The city state ranks top of the Global Food Security Index, a gauge of more than 100 countries developed by the Economist Intelligence Unit and supported by Corteva Agriscience. But when that's adjusted for the impact of climate change, and water-related risks such as rising sea levels, Singapore, which imports almost all of its food, drops 11 places in the rankings, according to a press release from Corteva.
Singapore, Ireland and the US were rated the top three in food security for a second straight year, despite new metrics this year such as food costs, infrastructure and nutritional standards. When the impact of climate change and depletion of natural resources are included, "all countries suffered a drop in their overall scores, highlighting the vulnerability of global food systems against threats such as drought, flood and rising sea levels," Corteva said.
But nations heavily dependent on food imports saw their rankings decline significantly. While Singapore was down 11 places, the United Arab Emirates fell nine spots and the Philippines eight, according to the release.

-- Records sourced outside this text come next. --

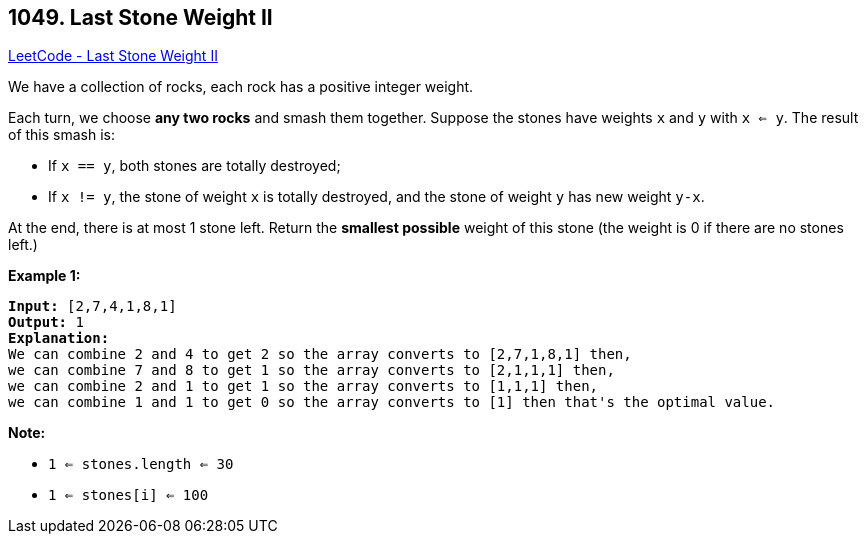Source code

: == 1049. Last Stone Weight II

https://leetcode.com/problems/last-stone-weight-ii/[LeetCode - Last Stone Weight II]

We have a collection of rocks, each rock has a positive integer weight.

Each turn, we choose *any two rocks* and smash them together.  Suppose the stones have weights `x` and `y` with `x <= y`.  The result of this smash is:


* If `x == y`, both stones are totally destroyed;
* If `x != y`, the stone of weight `x` is totally destroyed, and the stone of weight `y` has new weight `y-x`.


At the end, there is at most 1 stone left.  Return the *smallest possible* weight of this stone (the weight is 0 if there are no stones left.)

 

*Example 1:*

[subs="verbatim,quotes,macros"]
----
*Input:* [2,7,4,1,8,1]
*Output:* 1
*Explanation:*
We can combine 2 and 4 to get 2 so the array converts to [2,7,1,8,1] then,
we can combine 7 and 8 to get 1 so the array converts to [2,1,1,1] then,
we can combine 2 and 1 to get 1 so the array converts to [1,1,1] then,
we can combine 1 and 1 to get 0 so the array converts to [1] then that's the optimal value.
----

 

*Note:*


* `1 <= stones.length <= 30`
* `1 <= stones[i] <= 100`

The index report also found that more than 30 per cent of countries have insufficient amounts of Vitamin A, needed for normal vision, a healthy immune system and organ functionality. Around a quarter were deficient in zinc, vital for a functioning metabolism and immune system. It also showed food prices are rising worldwide, with Venezuela and Syria seeing the sharpest increases.
The insights revealed by the report "allow all stakeholders in the food ecosystem to clearly understand the current challenges that are hindering our progress towards a more food-secure world," said Dana Bolden, Senior Vice President of External Affairs and Sustainability at Corteva.